No hay órgano más pretencioso que el cerebro. Se sabe irreemplazable, inabarcable, inaccesible. Se permite incluso el lujo de producir pensamientos como «yo soy el cerebro», lo cual no deja de ser una forma elegante de egolatría circular. Su altivez es tal que ha logrado que lo consideremos un misterio, cuando en realidad lleva siglos permitiendo que lo manipulemos, lo taladremos, lo bombardemos con químicos o lo congelemos a menos ciento noventa y seis grados como si fuera un pollo crudo en una bolsa de zip. El cerebro, al parecer, se deja hacer. Siempre que no se entere.

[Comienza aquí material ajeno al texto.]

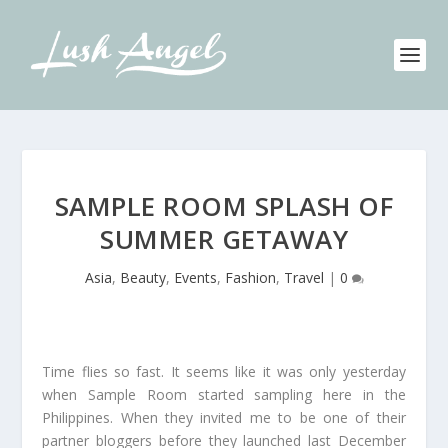
SAMPLE ROOM SPLASH OF
SUMMER GETAWAY
Asia
,
Beauty
,
Events
,
Fashion
,
Travel
|
0
Time flies so fast. It seems like it was only yesterday
when Sample Room started sampling here in the
Philippines. When they invited me to be one of their
partner bloggers before they launched last December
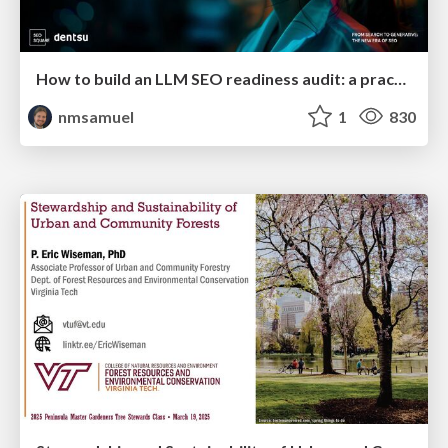
How to build an LLM SEO readiness audit: a practical framework
nmsamuel
1
830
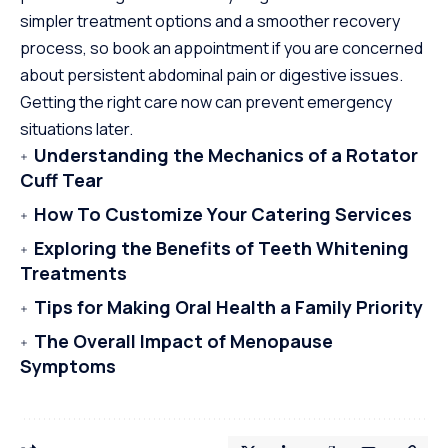
simpler treatment options and a smoother recovery
process, so book an appointment if you are concerned
about persistent abdominal pain or digestive issues.
Getting the right care now can prevent emergency
situations later.
Understanding the Mechanics of a Rotator
Cuff Tear
How To Customize Your Catering Services
Exploring the Benefits of Teeth Whitening
Treatments
Tips for Making Oral Health a Family Priority
The Overall Impact of Menopause
Symptoms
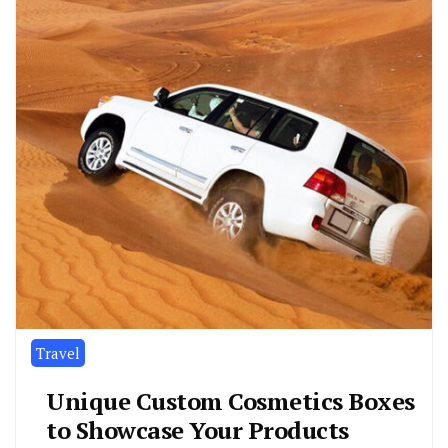
Travel
Unique Custom Cosmetics Boxes
to Showcase Your Products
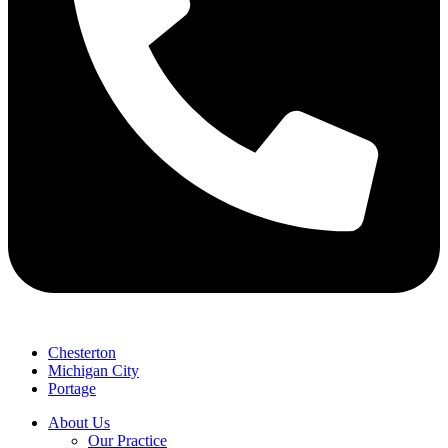
Chesterton
Michigan City
Portage
About Us
Our Practice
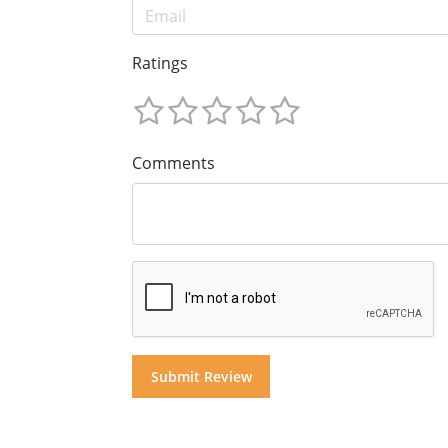
Ratings
Comments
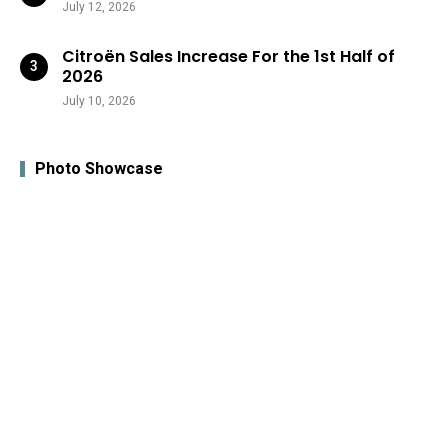
July 12, 2026
Citroën Sales Increase For the 1st Half of
2026
July 10, 2026
Photo Showcase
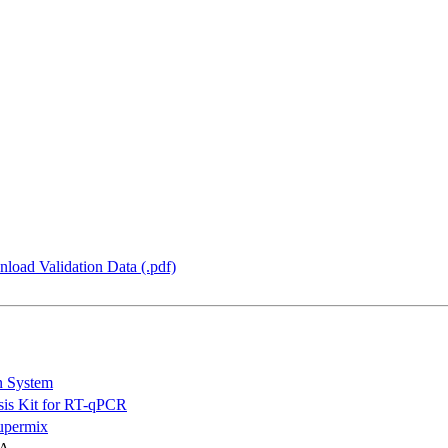
load Validation Data (.pdf)
n System
is Kit for RT-qPCR
permix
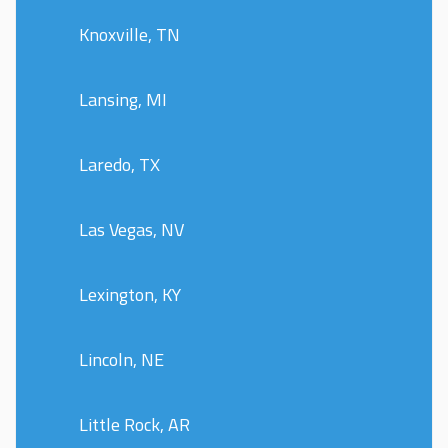
Knoxville, TN
Lansing, MI
Laredo, TX
Las Vegas, NV
Lexington, KY
Lincoln, NE
Little Rock, AR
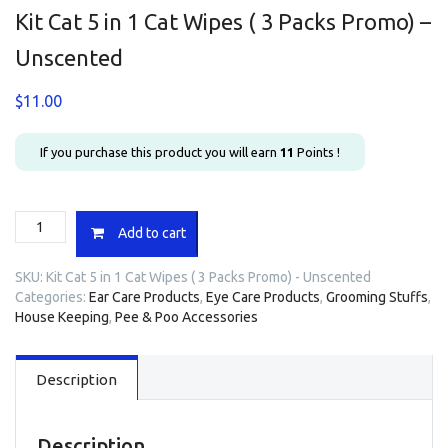
Kit Cat 5 in 1 Cat Wipes ( 3 Packs Promo) –
Unscented
$
11.00
If you purchase this product you will earn
11
Points !
Kit
Add to cart
Cat
5
SKU:
Kit Cat 5 in 1 Cat Wipes ( 3 Packs Promo) - Unscented
in
Categories:
Ear Care Products
,
Eye Care Products
,
Grooming Stuffs
,
1
House Keeping
,
Pee & Poo Accessories
Cat
Wipes
(
Description
3
Packs
Promo)
-
Description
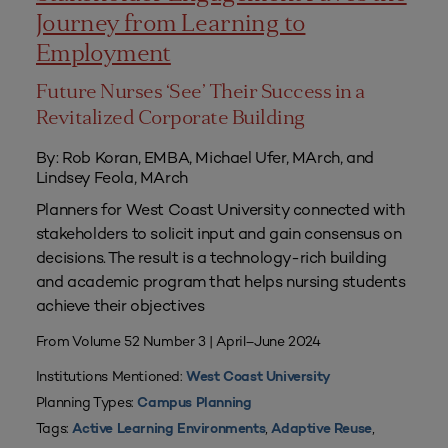
Journey from Learning to
Employment
Future Nurses ‘See’ Their Success in a
Revitalized Corporate Building
By: Rob Koran, EMBA, Michael Ufer, MArch, and
Lindsey Feola, MArch
Planners for West Coast University connected with
stakeholders to solicit input and gain consensus on
decisions. The result is a technology-rich building
and academic program that helps nursing students
achieve their objectives
From Volume 52 Number 3 | April–June 2024
Institutions Mentioned:
West Coast University
Planning Types:
Campus Planning
Tags:
,
,
Active Learning Environments
Adaptive Reuse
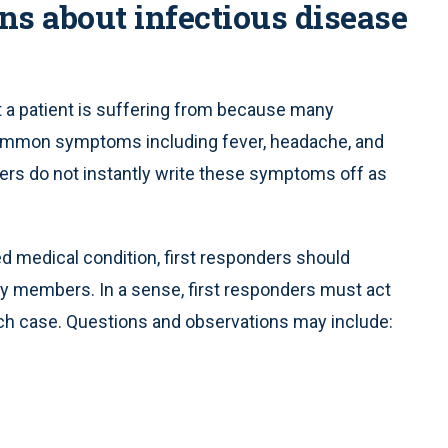
ns about infectious disease
at a patient is suffering from because many
common symptoms including fever, headache, and
nders do not instantly write these symptoms off as
d medical condition, first responders should
ily members. In a sense, first responders must act
each case. Questions and observations may include:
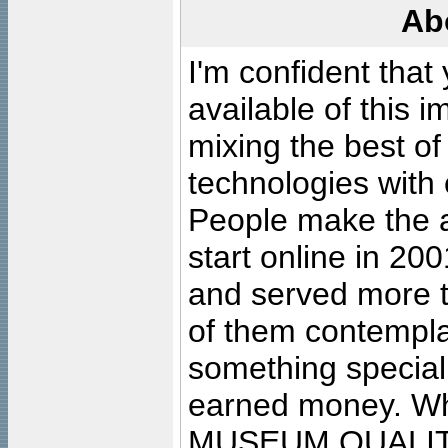
Ab
I'm confident that
available of this 
mixing the best of
technologies with 
People make the ar
start online in 20
and served more 
of them contempla
something special
earned money. Wha
MUSEUM QUALIT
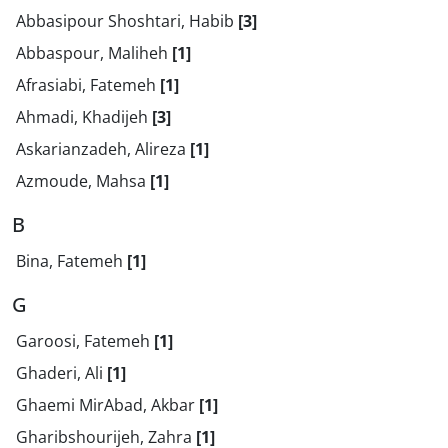
Abbasipour Shoshtari, Habib
[3]
Abbaspour, Maliheh
[1]
Afrasiabi, Fatemeh
[1]
Ahmadi, Khadijeh
[3]
Askarianzadeh, Alireza
[1]
Azmoude, Mahsa
[1]
B
Bina, Fatemeh
[1]
G
Garoosi, Fatemeh
[1]
Ghaderi, Ali
[1]
Ghaemi MirAbad, Akbar
[1]
Gharibshourijeh, Zahra
[1]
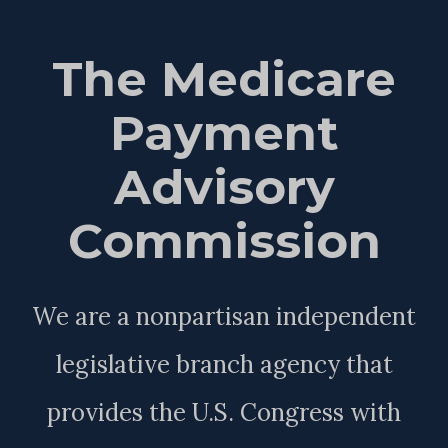
The Medicare
Payment
Advisory
Commission
We are a nonpartisan independent
legislative branch agency that
provides the U.S. Congress with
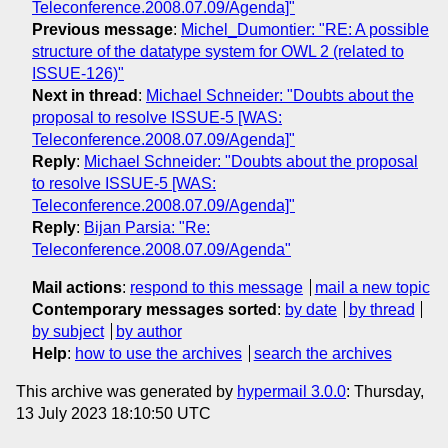
Teleconference.2008.07.09/Agenda]"
Previous message
:
Michel_Dumontier: "RE: A possible
structure of the datatype system for OWL 2 (related to
ISSUE-126)"
Next in thread
:
Michael Schneider: "Doubts about the
proposal to resolve ISSUE-5 [WAS:
Teleconference.2008.07.09/Agenda]"
Reply
:
Michael Schneider: "Doubts about the proposal
to resolve ISSUE-5 [WAS:
Teleconference.2008.07.09/Agenda]"
Reply
:
Bijan Parsia: "Re:
Teleconference.2008.07.09/Agenda"
Mail actions
:
respond to this message
mail a new topic
Contemporary messages sorted
:
by date
by thread
by subject
by author
Help
:
how to use the archives
search the archives
This archive was generated by
hypermail 3.0.0
: Thursday,
13 July 2023 18:10:50 UTC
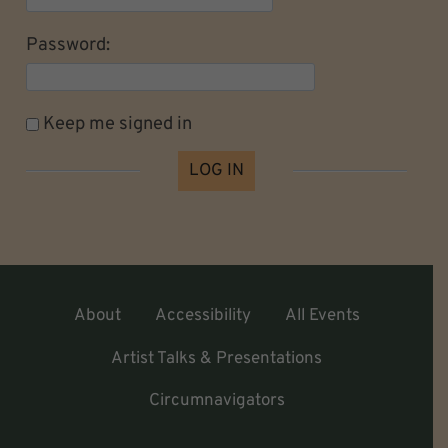
Password:
Keep me signed in
LOG IN
About
Accessibility
All Events
Artist Talks & Presentations
Circumnavigators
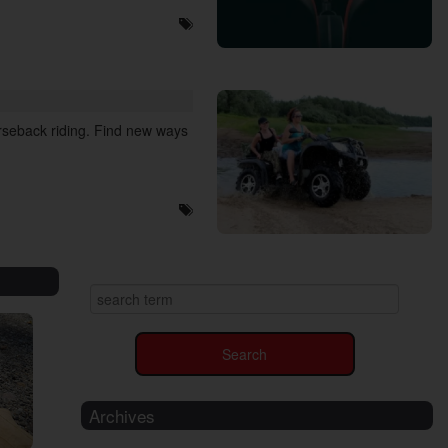
orseback riding. Find new ways
Archives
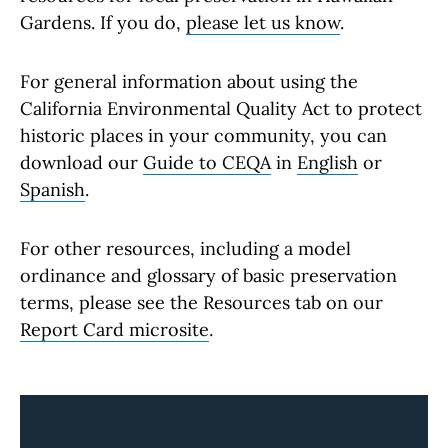
Gardens. If you do,
please let us know
.
For general information about using the
California Environmental Quality Act to protect
historic places in your community, you can
download our
Guide to CEQA
in
English
or
Spanish
.
For other resources, including a model
ordinance and glossary of basic preservation
terms, please see the Resources tab on our
Report Card microsite
.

No hay más que observar lo que sucedió aquel 28 de octubre de 1940, cuando Julius Hallervorden seleccionó a más de sesenta niños y adolescentes en el Hospital de Brandenburgo, no por compasión, sino por conveniencia. Eran pacientes con discapacidades severas, con cuerpos frágiles y cerebros aún frescos, condenados de antemano por pertenecer a esa categoría difusa y abominablemente útil: vidas indignas de ser vividas. Hallervorden no buscaba curarlos, ni siquiera aliviar sus síntomas. Lo que le interesaba era lo que había dentro de sus cráneos: tejido cerebral intacto, funcional en su deterioro, perfecto para investigar. Fueron asesinados con consentimiento administrativo y rigor de laboratorio. Después, sus cerebros fueron cuidadosamente extraídos, clasificados, etiquetados, conservados en formol y almacenados en cajas de cartón. Hallervorden los estudió con atención minuciosa, como si la enfermedad mental fuera una cuestión de carpintería, de tornillos mal colocados, de vetas defectuosas. Así se descubrió el síndrome que lleva su nombre, con precisión prusiana y eficiencia industrial. En un día.

Claro que el cerebro también ha tenido sus momentos de gloria escénica. Uno de los más célebres ocurrió en Londres, a principios del siglo XIX, cuando Giovanni Aldini —sobrino de Luigi Galvani y apóstol entusiasta de la electricidad como fuerza vital— decidió convertir la ciencia en espectáculo. Frente a un público expectante, conectó el cuerpo recién ejecutado de George Forster —condenado por asesinar a su esposa y su hija— a una maraña de placas de cobre y zinc. Pasó corriente. El ojo izquierdo se abrió con reticencia, como quien se despierta en mitad de una pesadilla ajena. La boca se contrajo en un gesto ambiguo —mitad mueca, mitad amenaza— y los músculos faciales temblaron como si buscaran pronunciar algo que el cuerpo ya no recordaba. Luego, el número final: al aplicar la descarga entre la oreja y el recto —geografía caprichosa para una función cerebral—, el cadáver golpeó la mesa con los brazos, se arqueó en un espasmo coreografiado por el espanto y, con una última bocanada de aire postizo, sopló las velas que lo velaban. El siglo XIX aplaudía. El morbo también. Fue lo más parecido a una resurrección que había visto el público victoriano.